Sans attachement à la pensée, le silence et la paix sont disponibles.
Si je ne m’accroche pas aux pensées en les considérant comme moi ou à moi,
la liberté remplace l’esclavage.

Les Bouddhas font des projets mais ne s’engagent pas dans l’inquiétude.
Ils prennent des décisions sans être ballottés par des émotions égoïstes.

Les Bouddhas ont une créativité incommensurable, mais ils ne s’intéressent pas au rêve.

Les Bouddhas pensent mais ils ne sont pas prisonniers de leurs pensées, ils ne les confondent pas avec ce qu’ils sont.
Ils sont présents, au milieu des pensées qui s’élèvent, et s’en servent pour faire du bien à  tous les êtres.

Dans la pratique du Dharma on a souvent une fausse idée de la méditation comme d’une lutte pour éliminer les pensées, on croit que le silence signifie qu’il n’y a pas de pensées.

Combattre les pensées crée de la tension et de la tension vient le doute.Musée Guimet

Les Bouddhas n’essayent pas de se débarrasser des pensées ; ils les laissent s’élever et passer.

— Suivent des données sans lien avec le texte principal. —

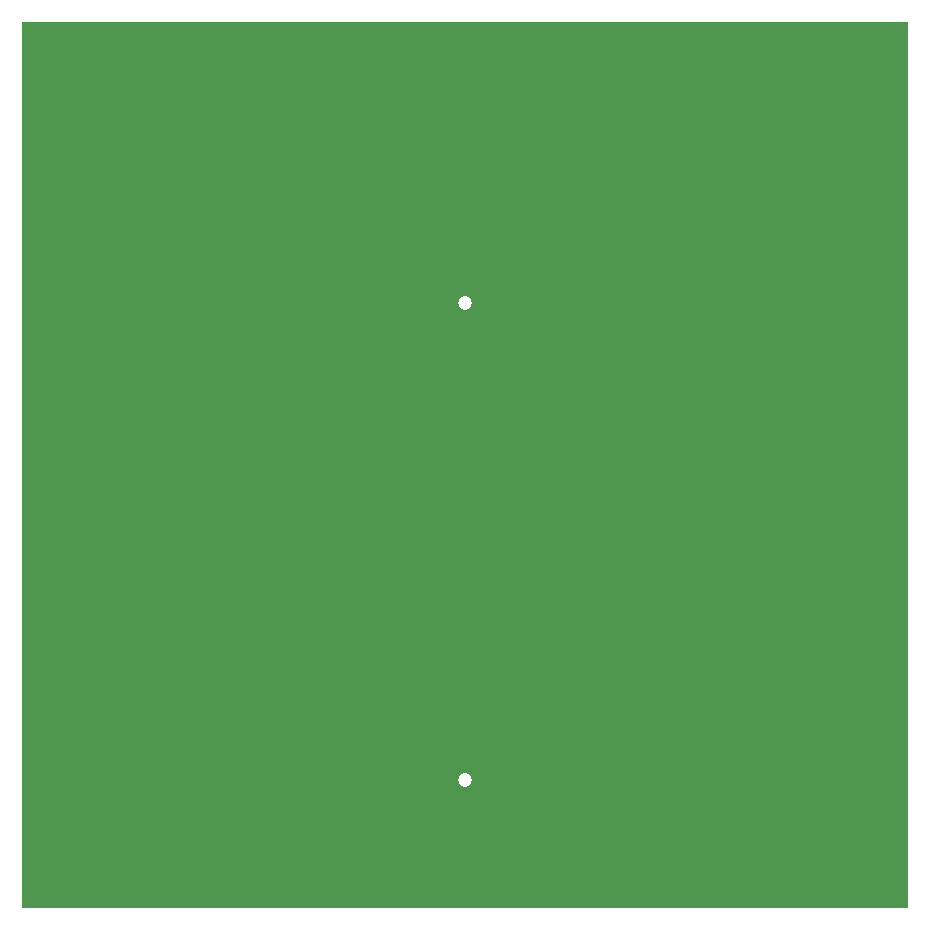
<source format=gbr>
G04 =======================================* 
G04 File Format: RS-274X * 
G04 Date:        April 12 2023 * 
G04 Time:        09:39:26 * 
G04 =======================================* 
G04 Format description *** 
G04 Code:          ASCII * 
G04 Unit:          Millimeter * 
G04 Coordinates:   Absolut * 
G04 Digits:        3.3-format * 
G04 Zeros skipped: Leading zeros omitted * 
G04 =======================================* 
%FSLAX33Y33*%
%MOMM*%
G90*
G71*
%ADD10C,1.2*%
%LPD*%
G36*
G01X-37500Y-37500D02*
G01X37500Y-37500D01*
G01X37500Y37500D01*
G01X-37500Y37500D01*
G37*
%LPC*%
G54D10*
X0Y13700D03*
G54D10*
X0Y-26700D03*
M02* 
G04 End Of Gerber File* 

</source>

En lâchant l’attachement aux pensées, on a un accès plus large à la sagesse.
Un aspect significatif de la pratique bouddhiste est l’apprentissage du lâcher-prise.
Le lâcher-prise libère l’énergie  et crée un espace pour explorer et questionner la nature de la souffrance et de la libération.

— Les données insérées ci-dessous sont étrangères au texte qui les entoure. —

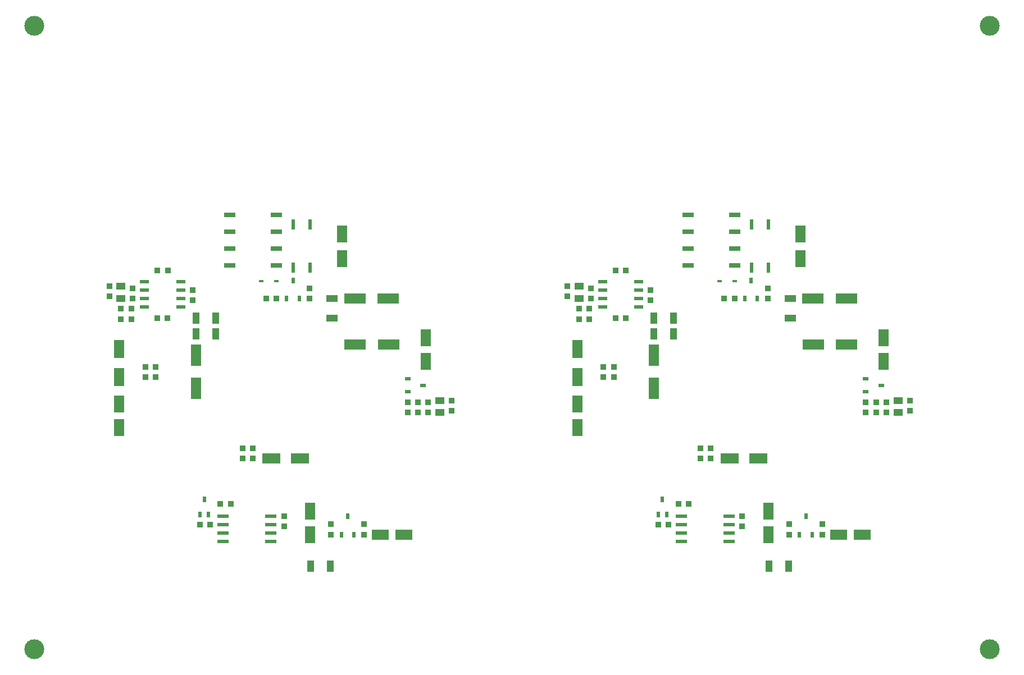
<source format=gtp>
G04*
G04 #@! TF.GenerationSoftware,Altium Limited,Altium Designer,19.1.6 (110)*
G04*
G04 Layer_Color=8421504*
%FSLAX25Y25*%
%MOIN*%
G70*
G01*
G75*
%ADD10C,0.11811*%
%ADD11R,0.02165X0.03543*%
%ADD12R,0.04331X0.06890*%
%ADD13R,0.02362X0.03740*%
%ADD14R,0.09843X0.06299*%
%ADD15R,0.03740X0.03543*%
%ADD16R,0.06299X0.09843*%
%ADD17R,0.07087X0.02362*%
%ADD18R,0.03543X0.03740*%
%ADD19R,0.11024X0.06299*%
%ADD20R,0.06496X0.09843*%
%ADD21R,0.07087X0.03150*%
%ADD22R,0.02362X0.06299*%
%ADD23R,0.03740X0.02362*%
%ADD24R,0.05512X0.03937*%
%ADD25R,0.12598X0.06299*%
%ADD26R,0.03150X0.01575*%
%ADD27R,0.06890X0.04331*%
%ADD28R,0.06299X0.12598*%
%ADD29R,0.06299X0.11024*%
%ADD30R,0.05709X0.02362*%
D10*
X11811Y11811D02*
D03*
X578740Y11811D02*
D03*
Y381890D02*
D03*
X11811Y381890D02*
D03*
D11*
X112647Y100571D02*
D03*
X115206Y91713D02*
D03*
X110088D02*
D03*
X384517Y100571D02*
D03*
X387076Y91713D02*
D03*
X381958D02*
D03*
D12*
X175839Y60935D02*
D03*
X187453D02*
D03*
X119340Y199095D02*
D03*
X107726D02*
D03*
X119340Y208347D02*
D03*
X107726D02*
D03*
X447709Y60935D02*
D03*
X459323D02*
D03*
X391210Y199095D02*
D03*
X379596D02*
D03*
X391210Y208347D02*
D03*
X379596D02*
D03*
D13*
X197754Y90627D02*
D03*
X201494Y79800D02*
D03*
X194013D02*
D03*
X165305Y230842D02*
D03*
X169045Y220016D02*
D03*
X161565D02*
D03*
X469624Y90627D02*
D03*
X473364Y79800D02*
D03*
X465883D02*
D03*
X437175Y230842D02*
D03*
X440915Y220016D02*
D03*
X433435D02*
D03*
D14*
X231107Y79800D02*
D03*
X217156D02*
D03*
X502977D02*
D03*
X489026D02*
D03*
D15*
X207596D02*
D03*
Y85902D02*
D03*
X187911Y79800D02*
D03*
Y85902D02*
D03*
X159958Y90784D02*
D03*
Y84682D02*
D03*
X259399Y153382D02*
D03*
Y159484D02*
D03*
X233316Y152398D02*
D03*
Y158500D02*
D03*
X175226Y220016D02*
D03*
Y226118D02*
D03*
X77706Y173209D02*
D03*
Y179311D02*
D03*
X83809Y173209D02*
D03*
Y179311D02*
D03*
X70127Y219961D02*
D03*
Y226063D02*
D03*
X56348Y221339D02*
D03*
Y227441D02*
D03*
X105659Y224980D02*
D03*
Y218878D02*
D03*
X479466Y79800D02*
D03*
Y85902D02*
D03*
X459781Y79800D02*
D03*
Y85902D02*
D03*
X431828Y90784D02*
D03*
Y84682D02*
D03*
X531269Y153382D02*
D03*
Y159484D02*
D03*
X505187Y152398D02*
D03*
Y158500D02*
D03*
X447096Y220016D02*
D03*
Y226118D02*
D03*
X349576Y173209D02*
D03*
Y179311D02*
D03*
X355679Y173209D02*
D03*
Y179311D02*
D03*
X341998Y219961D02*
D03*
Y226063D02*
D03*
X328218Y221339D02*
D03*
Y227441D02*
D03*
X377529Y224980D02*
D03*
Y218878D02*
D03*
D16*
X175411Y93751D02*
D03*
Y79800D02*
D03*
X244045Y196806D02*
D03*
Y182854D02*
D03*
X62260Y157356D02*
D03*
Y143405D02*
D03*
X447281Y93751D02*
D03*
Y79800D02*
D03*
X515915Y196806D02*
D03*
Y182854D02*
D03*
X334130Y157356D02*
D03*
Y143405D02*
D03*
D17*
X123836Y90784D02*
D03*
Y85784D02*
D03*
Y80784D02*
D03*
Y75784D02*
D03*
X152183Y90784D02*
D03*
Y85784D02*
D03*
Y80784D02*
D03*
Y75784D02*
D03*
X395706Y90784D02*
D03*
Y85784D02*
D03*
Y80784D02*
D03*
Y75784D02*
D03*
X424053Y90784D02*
D03*
Y85784D02*
D03*
Y80784D02*
D03*
Y75784D02*
D03*
D18*
X116191Y85807D02*
D03*
X110088D02*
D03*
X122176Y98139D02*
D03*
X128278D02*
D03*
X135285Y131083D02*
D03*
X141387D02*
D03*
X135285Y124980D02*
D03*
X141387D02*
D03*
X245521Y158411D02*
D03*
X239419D02*
D03*
Y152210D02*
D03*
X245521D02*
D03*
X155462Y220016D02*
D03*
X149360D02*
D03*
X63238Y213858D02*
D03*
X69340D02*
D03*
X63238Y207658D02*
D03*
X69340D02*
D03*
X90895Y208347D02*
D03*
X84793D02*
D03*
X90961Y236693D02*
D03*
X84859D02*
D03*
X388061Y85807D02*
D03*
X381958D02*
D03*
X394046Y98139D02*
D03*
X400148D02*
D03*
X407155Y131083D02*
D03*
X413258D02*
D03*
X407155Y124980D02*
D03*
X413258D02*
D03*
X517391Y158411D02*
D03*
X511289D02*
D03*
Y152210D02*
D03*
X517391D02*
D03*
X427332Y220016D02*
D03*
X421230D02*
D03*
X335108Y213858D02*
D03*
X341210D02*
D03*
X335108Y207658D02*
D03*
X341210D02*
D03*
X362765Y208347D02*
D03*
X356663D02*
D03*
X362831Y236693D02*
D03*
X356729D02*
D03*
D19*
X169426Y124980D02*
D03*
X152522D02*
D03*
X441296D02*
D03*
X424392D02*
D03*
D20*
X194537Y243736D02*
D03*
Y258500D02*
D03*
X466407Y243736D02*
D03*
Y258500D02*
D03*
D21*
X127848Y239760D02*
D03*
Y249760D02*
D03*
Y269760D02*
D03*
Y259760D02*
D03*
X155407D02*
D03*
Y269760D02*
D03*
Y249760D02*
D03*
Y239760D02*
D03*
X399718D02*
D03*
Y249760D02*
D03*
Y269760D02*
D03*
Y259760D02*
D03*
X427277D02*
D03*
Y269760D02*
D03*
Y249760D02*
D03*
Y239760D02*
D03*
D22*
X165423Y238323D02*
D03*
X175423D02*
D03*
X165423Y263913D02*
D03*
X175423D02*
D03*
X437293Y238323D02*
D03*
X447293D02*
D03*
X437293Y263913D02*
D03*
X447293D02*
D03*
D23*
X233316Y172224D02*
D03*
Y164744D02*
D03*
X242568Y168484D02*
D03*
X505187Y172224D02*
D03*
Y164744D02*
D03*
X514439Y168484D02*
D03*
D24*
X252411Y152210D02*
D03*
Y159494D02*
D03*
X63238Y227441D02*
D03*
Y220158D02*
D03*
X524281Y152210D02*
D03*
Y159494D02*
D03*
X335108Y227441D02*
D03*
Y220158D02*
D03*
D25*
X202031Y220059D02*
D03*
X221885D02*
D03*
X202130Y192795D02*
D03*
X221983D02*
D03*
X473902Y220059D02*
D03*
X493755D02*
D03*
X474000Y192795D02*
D03*
X493854D02*
D03*
D26*
X146407Y230252D02*
D03*
X155462D02*
D03*
X418277D02*
D03*
X427332D02*
D03*
D27*
X188435Y219961D02*
D03*
Y208347D02*
D03*
X460305Y219961D02*
D03*
Y208347D02*
D03*
D28*
X107726Y186496D02*
D03*
Y166643D02*
D03*
X379596Y186496D02*
D03*
Y166643D02*
D03*
D29*
X62253Y190125D02*
D03*
Y173221D02*
D03*
X334124Y190125D02*
D03*
Y173221D02*
D03*
D30*
X98638Y214976D02*
D03*
Y219976D02*
D03*
Y224976D02*
D03*
Y229976D02*
D03*
X77182Y214976D02*
D03*
Y219976D02*
D03*
Y224976D02*
D03*
Y229976D02*
D03*
X370509Y214976D02*
D03*
Y219976D02*
D03*
Y224976D02*
D03*
Y229976D02*
D03*
X349052Y214976D02*
D03*
Y219976D02*
D03*
Y224976D02*
D03*
Y229976D02*
D03*
M02*

</source>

Des efforts avisés dans la pratique impliquent une relation avisée à la pensée, en lui permettant d’être créative et clairvoyante.
Sans la conscience, les pensées sont conditionnées par l’habitude.
La solution c’est de n’être ni attiré ni repoussé, identifié ou réactif.

Musée Guimet, Paris

Nous n’essayons donc pas de ne pas penser ; au lieu de ça nous apprenons qu’il est possible d’être tranquille et de laisser les pensées aller et venir comme un aspect naturel de la vie.

Le travail de la méditation consiste à apprendre comment utiliser judicieusement la pensée et ne pas être utilisé par elle. Nous apprenons à relâcher nos préoccupations habituelles et à prendre plaisir à rester dans l’état de non-distraction.

Nous souffrons parce que nous sommes trompés par nos pensées, nous investissons notre identité dans chaque pensée qui survient. Mais la pensée en elle-même n’est pas un problème.

Les Bouddhas savent qu’une pensée n’est qu’une pensée et demeurent dans la paix authentique et éternelle.